⟨
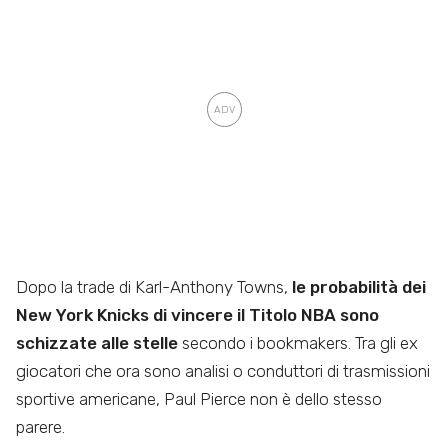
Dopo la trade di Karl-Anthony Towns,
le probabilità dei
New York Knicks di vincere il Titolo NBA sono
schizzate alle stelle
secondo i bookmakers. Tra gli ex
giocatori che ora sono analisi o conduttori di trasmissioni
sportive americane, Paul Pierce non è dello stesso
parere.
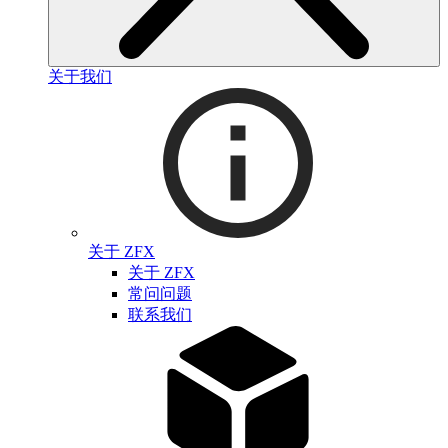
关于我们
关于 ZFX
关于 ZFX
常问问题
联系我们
⟩
⟨
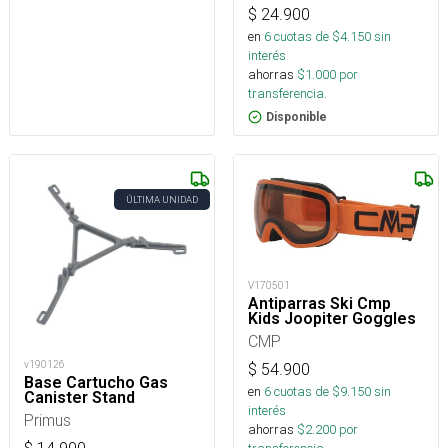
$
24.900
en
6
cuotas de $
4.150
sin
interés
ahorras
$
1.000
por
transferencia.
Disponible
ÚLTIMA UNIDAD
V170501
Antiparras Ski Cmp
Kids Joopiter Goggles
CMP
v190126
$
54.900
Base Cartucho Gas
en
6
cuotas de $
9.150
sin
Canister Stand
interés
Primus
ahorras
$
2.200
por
⟩
⟨
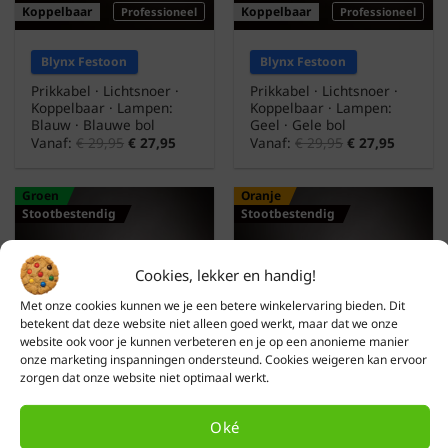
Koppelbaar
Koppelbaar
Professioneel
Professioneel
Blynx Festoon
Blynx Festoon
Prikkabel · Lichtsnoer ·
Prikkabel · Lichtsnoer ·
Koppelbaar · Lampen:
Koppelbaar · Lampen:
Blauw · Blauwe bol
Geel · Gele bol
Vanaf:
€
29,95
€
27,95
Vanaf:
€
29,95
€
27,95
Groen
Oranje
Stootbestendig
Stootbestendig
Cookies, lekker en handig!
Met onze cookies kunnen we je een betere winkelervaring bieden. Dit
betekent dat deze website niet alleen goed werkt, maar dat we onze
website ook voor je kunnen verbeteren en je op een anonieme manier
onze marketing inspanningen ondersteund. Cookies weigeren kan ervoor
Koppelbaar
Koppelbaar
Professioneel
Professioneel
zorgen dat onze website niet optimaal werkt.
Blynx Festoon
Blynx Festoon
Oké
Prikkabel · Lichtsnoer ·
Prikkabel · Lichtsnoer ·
⟩
◆ Activity ◆
Select every line of the records that contains the word "website", and copy each such line in full.

◆ Task result ◆
betekent dat deze website niet alleen goed werkt, maar dat we onze
website ook voor je kunnen verbeteren en je op een anonieme manier
zorgen dat onze website niet optimaal werkt.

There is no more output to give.